■ What you should do: Take the entries below and print only the lines from the one with "Space is divided" through the one with "TODO imgae of block", exactly as they stand, both ends included.

■ Records for this task:
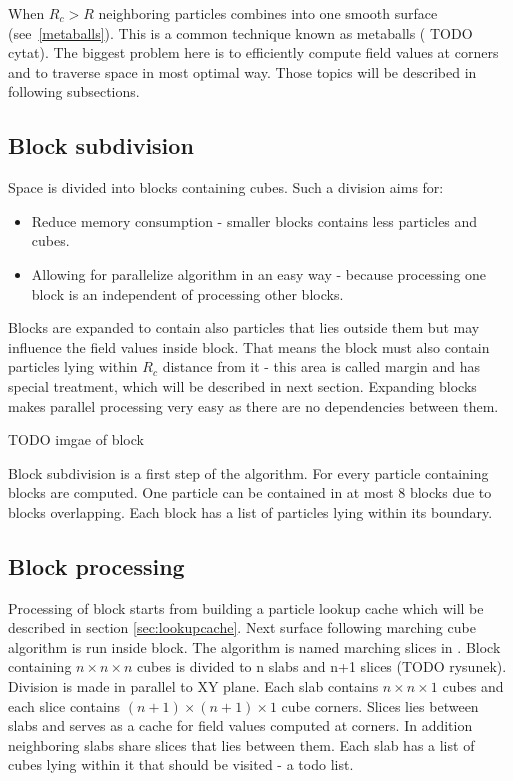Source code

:When $R_c > R$ neighboring particles combines into one smooth surface  (see~\ref{metaballs}). This is a common technique known as metaballs ( TODO cytat). The biggest problem here is to efficiently compute field values at corners and to traverse space in most optimal way. Those topics will be described in following subsections.
 

\subsection{Block subdivision} \label{sec:block_subdivision}
Space is divided into blocks containing cubes. Such a division aims for:
\begin{itemize}
\item Reduce memory consumption - smaller blocks contains less particles and cubes. 
\item Allowing for parallelize algorithm in an easy way - because processing one block is an independent of processing other blocks. 
\end{itemize}
Blocks are expanded to contain also particles that lies outside them but may influence the field values inside block. That means the block must also contain particles lying within $R_c$ distance from it - this area is called margin and has special treatment, which will be described in next section. Expanding blocks makes parallel processing very easy as there are no dependencies between them.

TODO imgae of block

Block subdivision is a first step of the algorithm. For every particle containing blocks are computed. One particle can be contained in at most 8 blocks due to blocks overlapping. Each block has a list of particles lying within its boundary. 

\subsection{Block processing} \label{sec:block_processing}
Processing of block starts from building a particle lookup cache which will be described in section \ref{sec:lookupcache}. Next surface following marching cube algorithm is run inside block. The algorithm is named marching slices in \cite{RosenbergBirdwell2008}. Block containing $n \times n \times n$ cubes is divided to n slabs and n+1 slices (TODO rysunek). Division is made in parallel to XY plane. Each slab contains $n \times n \times 1$ cubes and each slice contains $(n+1) \times (n+1) \times 1$ cube corners. Slices lies between slabs and serves as a cache for field values computed at corners. In addition neighboring slabs share slices that lies between them. Each slab has a list of cubes lying within it that should be visited - a todo list.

■ Solution below:
Space is divided into blocks containing cubes. Such a division aims for:
\begin{itemize}
\item Reduce memory consumption - smaller blocks contains less particles and cubes. 
\item Allowing for parallelize algorithm in an easy way - because processing one block is an independent of processing other blocks. 
\end{itemize}
Blocks are expanded to contain also particles that lies outside them but may influence the field values inside block. That means the block must also contain particles lying within $R_c$ distance from it - this area is called margin and has special treatment, which will be described in next section. Expanding blocks makes parallel processing very easy as there are no dependencies between them.

TODO imgae of block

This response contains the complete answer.